Für den neuen Mazda6 ist ab sofort eine App erhältlich, die bereits heute Einblicke in die Welt des zukünftigen Mazda Mittelklassefahrzeugs liefert. Der komplett neue Mazda6 ist ab 2. Februar 2013 als viertürige Limousine oder dynamischer Kombi zu Preisen ab 24.990 Euro erhältlich. Der Vorverkauf startet bereits am 19. November. Die App steht für iPad, iPhone und Android Smartphones im App Store und im Google Play Store kostenlos zur Verfügung.

3.

Die Preise an den Tankstellen explodieren und haben im September ihr Maximum erreicht. Die neue „Markttransparenzstelle“ der Regierung soll für Transparenz sorgen und die aktuellen Preise der Tankstellen erheben, um sie den Autofahrern in einer Smartphone-App zur Verfügung zu stellen. Maurice Swimm freut sich über diesen Ansatz und bietet den Verantwortlichen seine Unterstützung an. Denn: Warum das Rad neu erfinden, wenn das System in Form der App „mehr-tanken“ schon längst vorhanden ist?  Die deutschen Tankstellen müssen es der Markttransparenzstelle in Zukunft sofort melden, sobald sie ihre Preise ändern.
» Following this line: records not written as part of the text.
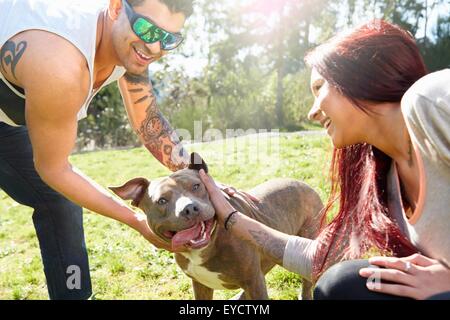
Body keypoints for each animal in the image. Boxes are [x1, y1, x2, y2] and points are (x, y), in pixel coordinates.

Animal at [110, 154, 322, 298]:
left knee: (306, 282)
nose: (189, 209)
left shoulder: (253, 281)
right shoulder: (200, 285)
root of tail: (303, 183)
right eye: (162, 201)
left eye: (196, 186)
Die erhobenen Daten sollen den Autofahrern in Echtzeit über eine Smartphone-App oder über ihr Navigationssystem zur Verfügung gestellt werden, sodass sie vor dem Tanken die Preise der Tankstellen in der Nähe vergleichen können.  Dass die Markttransparenzstelle auf die bestehende App von Maurice Swimm zurückgreift, halte ich persönlich allerdings für unwahrscheinlich. Denn üblicherweise muss für solche Dinge erst mal unnötig Geld ausgegeben werden.